Les experts du PNUD ont également évalué les parts de la population dans les régions ayant des IDH différents (compte tenu des inégalités des revenus à l'intérieur des régions). Les régions développées (il n'y en a que quatre) comptent 15% de la population, les régions dont l'indice est supérieur à la moyenne du pays, 11% de la population, celles où cet indice est inférieur à la moyenne, 68%, les régions les plus pauvres, 6%.

L'égalisation des régions n'est pas un thème récent, il existe même un programme fédéral finalisé spécial qui connaît d'ailleurs des problèmes de financement.

Pour l'instant, l'instrument principal est la répartition des revenus au moyen des transferts budgétaires des régions riches vers les régions pauvres. De nouveaux instruments sont en voie de création : des projets nationaux, le fonds d'investissement. Cependant, la politique d'égalisation est inefficace.
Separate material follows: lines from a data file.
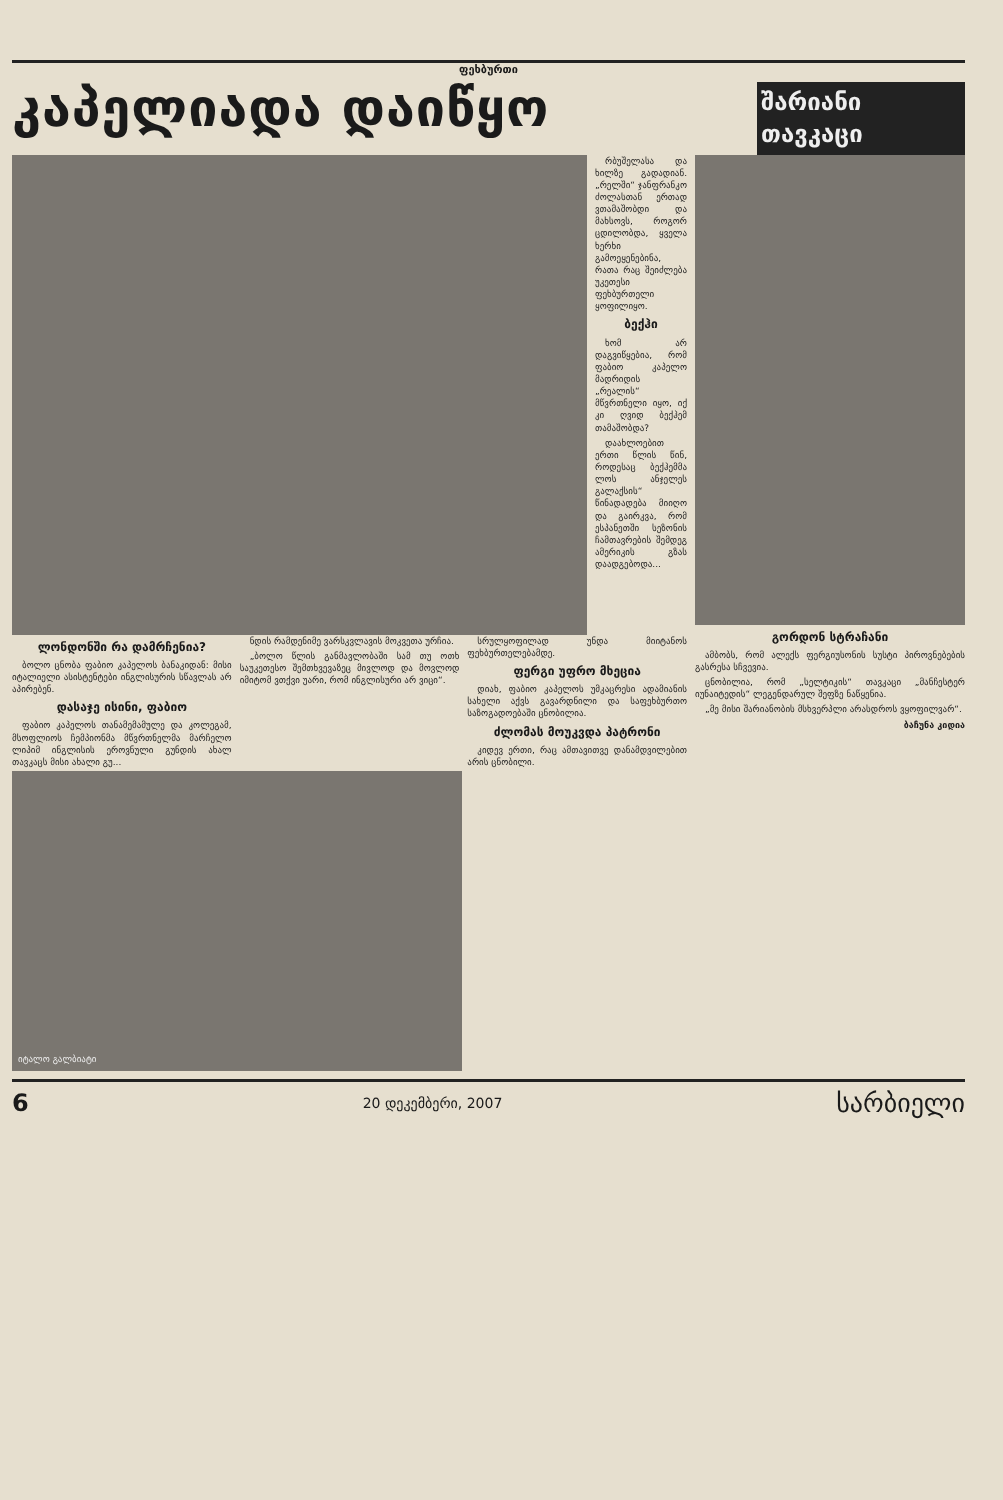ფეხბურთი
კაპელიადა დაიწყო
შარიანი თავკაცი
რბუშელასა და ხილზე გადადიან. „რელში“ ჯანფრანკო ძოლასთან ერთად ვთამაშობდი და მახსოვს, როგორ ცდილობდა, ყველა ხერხი გამოეყენებინა, რათა რაც შეიძლება უკეთესი ფეხბურთელი ყოფილიყო.
ბექჰი
ხომ არ დაგვიწყებია, რომ ფაბიო კაპელო მადრიდის „რეალის“ მწვრთნელი იყო, იქ კი ღვიდ ბექჰემ თამაშობდა?
დაახლოებით ერთი წლის წინ, როდესაც ბექჰემმა ლოს ანჯელეს გალაქსის“ წინადადება მიიღო და გაირკვა, რომ ესპანეთში სეზონის ჩამთავრების შემდეგ ამერიკის გზას დაადგებოდა...
ლონდონში რა დამრჩენია?
ბოლო ცნობა ფაბიო კაპელოს ბანაკიდან: მისი იტალიელი ასისტენტები ინგლისურის სწავლას არ აპირებენ.
დასაჯე ისინი, ფაბიო
ფაბიო კაპელოს თანამემამულე და კოლეგამ, მსოფლიოს ჩემპიონმა მწვრთნელმა მარჩელო ლიპიმ ინგლისის ეროვნული გუნდის ახალ თავკაცს მისი ახალი გუ...
ნდის რამდენიმე ვარსკვლავის მოკვეთა ურჩია.
„ბოლო წლის განმავლობაში სამ თუ ოთხ საუკეთესო შემთხვევაზეც მივლოდ და მოვლოდ იმიტომ ვთქვი უარი, რომ ინგლისური არ ვიცი“.
სრულყოფილად უნდა მიიტანოს ფეხბურთელებამდე.
ფერგი უფრო მხეცია
დიახ, ფაბიო კაპელოს უმკაცრესი ადამიანის სახელი აქვს გავარდნილი და საფეხბურთო საზოგადოებაში ცნობილია.
ძლომას მოუკვდა პატრონი
კიდევ ერთი, რაც ამთავითვე დანამდვილებით არის ცნობილი.
იტალო გალბიატი
გორდონ სტრაჩანი
ამბობს, რომ ალექს ფერგიუსონის სუსტი პიროვნებების გასრესა სჩვევია.
ცნობილია, რომ „სელტიკის“ თავკაცი „მანჩესტერ იუნაიტედის“ ლეგენდარულ შეფზე ნაწყენია.
„მე მისი შარიანობის მსხვერპლი არასდროს ვყოფილვარ“.
ბაჩუნა კიდია
6 20 დეკემბერი, 2007 სარბიელი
Il s'avère que les régions riches ont des lobbyes plus puissants qui obtiennent des crédits budgétaires provenant du fonds d'investissement et d'autres sources (il est à noter que six des sept projets approuvés en 2006 ont concerné les régions riches : Moscou, Saint-Pétersbourg, le Tatarstan et le territoire de Krasnoïarsk).

Tout cela ne change pas la situation. L'existence a priori de régions pauvres peut être justifiée par des raisons politiques: elles sont loyales et dépendent du centre. Mais c'est temporaire : cette réalité recèle un risque potentiel de renforcement des protestations.

Les experts du PNUD ont tiré une conclusion assez simple : il faut des objectifs différents et des stratégies de développement diversifiées pour les régions différentes, les programmes élaborés au niveau local apportent des résultats meilleurs. La Russie a besoin d'une décentralisation des ressources et des compétences à un niveau nouveau.